#### Excerpted text

━━━

The proliferation of digital innovations that allow people to work from home and make transactions online has been key to mitigating some challenges of the coronavirus. However, this digital shift has also heightened the threat of cyberattacks, particularly in emerging markets.
As lockdowns and curfews were introduced around the world to protect citizens from COVID-19, daily life moved online.
In terms of work, many companies utilised digital programmes such as Skype and Zoom to allow employees work remotely, while various e-learning initiatives were also established – enabling students at the primary, secondary and tertiary level to continue their studies from home during the pandemic.
In Bahrain, for example, the Ministry of Education set up an online portal for students and teachers that was updated daily with thousands of lessons, sample exams, e-books and other learning materials.
Elsewhere, social distancing measures led to spikes in demand for e-commerce platforms and online delivery services.
For example, in Indonesia digital transactions rose by 102.5% year-on-year in the first four months of 2020. In the UAE, figures from Ken Research showed that online grocery orders had increased by 80-100% in the first months of the year as a result of the virus, while some online retailers in Saudi Arabia saw a 200% increase in average sales during the pandemic’s early stages.
Cyber threats on the rise
While the increased adoption of digital solutions has played a significant role in reducing the risk of contracting the virus, as well as allowing people to continue working and studying, it has also increased cybersecurity challenges.
Put simply, the more people that are using digital platforms, the more pressure is placed on existing cybersecurity controls – and the greater the chance of potential attacks.
This is particularly relevant for those working from home. While firms often have cybersecurity defences installed in offices and on company computers, the same is not always true of employees working remotely.
According to McKinsey, the shift toward remote working has amplified longstanding cybersecurity risks: such as people accessing unsecured data without VPN software, and the physical and psychological stressors which often lead to employees by-passing controls and taking risky options in order to complete assigned tasks.
Similar threats apply to financial platforms. With increased activity and a significant increase in the value of money being transferred, many analysts believe there is a heightened cyberthreat on insecure platforms.
This is particularly pertinent in emerging markets: less affluent people are more likely to use unsecured digital channels or older methods that utilise SMS or USSD to conduct financial transactions.
There has also been numerous high-profile reports of individuals and institutions being targetted by hackers since start of the pandemic.
For example, a phishing attack in India purported to offer people a free Netflix subscription during the lockdown if they filled out a survey and forwarded the message to 10 people.
In August, INTERPOL noted that it had witnessed a significant amount of COVID-19-related cyberthreats – such as coronavirus-themed online scams and phishing emails impersonating government and health authorities, as well as malware targetting health care institutions.
To demonstrate the scale of the threat, INTERPOL said that between January and April one of its private sector partners had detected 907,000 spam messages, 737 incidents related to malware and 48,000 malicious URLs that were all related to Covid-19.
While individuals and small businesses are threatened, larger institutions have also become targets.
In a statement released in late April, the World Health Organisation said that it had experienced a five-fold increase in the number of cyberattacks since the outbreak of COVID-19, with the email addresses and passwords of thousands of people working on tasks in response to the virus being leaked online.
Digital solutions to digital challenges
In light of increased digital activity and the heightened cyberthreat, companies and governments alike have been looking to strengthen their defences.

━━━

#### Extracted data
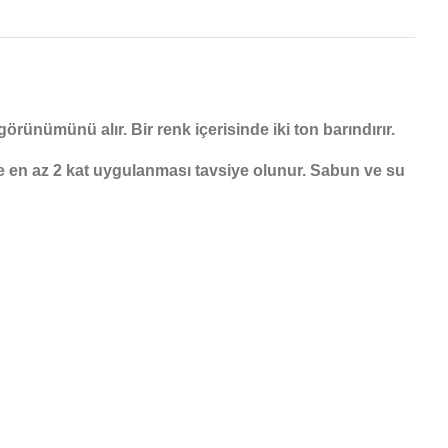
örünümünü alır. Bir renk içerisinde iki ton barındırır.
öre en az 2 kat uygulanması tavsiye olunur. Sabun ve su
ebilirsiniz.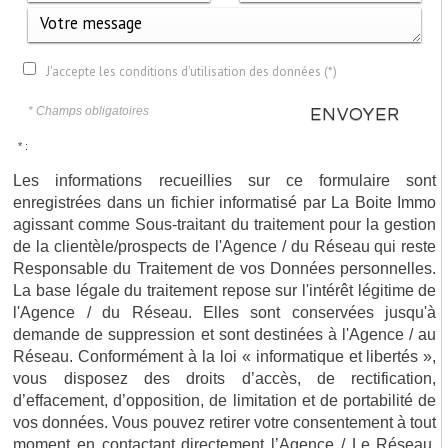
J'accepte les conditions d'utilisation des données (*)
* Champs obligatoires
ENVOYER
* :
Les informations recueillies sur ce formulaire sont
enregistrées dans un fichier informatisé par La Boite Immo
agissant comme Sous-traitant du traitement pour la gestion
de la clientèle/prospects de l'Agence / du Réseau qui reste
Responsable du Traitement de vos Données personnelles.
La base légale du traitement repose sur l'intérêt légitime de
l'Agence / du Réseau. Elles sont conservées jusqu'à
demande de suppression et sont destinées à l'Agence / au
Réseau. Conformément à la loi « informatique et libertés »,
vous disposez des droits d’accès, de rectification,
d’effacement, d’opposition, de limitation et de portabilité de
vos données. Vous pouvez retirer votre consentement à tout
moment en contactant directement l’Agence / Le Réseau.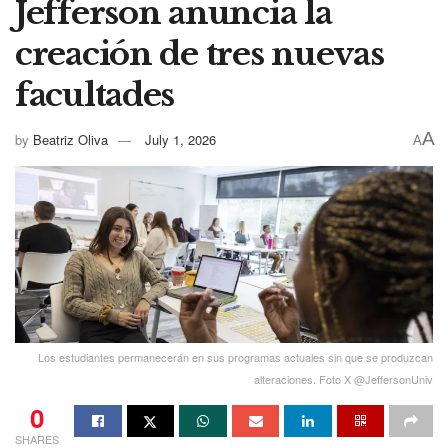
Jefferson anuncia la
creación de tres nuevas
facultades
A
by
Beatriz Oliva
July 1, 2026
A
Los estudiantes permanecerán en sus programas actuales sin que se produzcan
alteraciones. Foto X @JeffersonUniv
0
SHARES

━━━

#### Task
According to the text on cyber threats during the pandemic, how much did the number of cyberattacks on the World Health Organisation increase after COVID-19 broke out?

#### Output
It increased five-fold.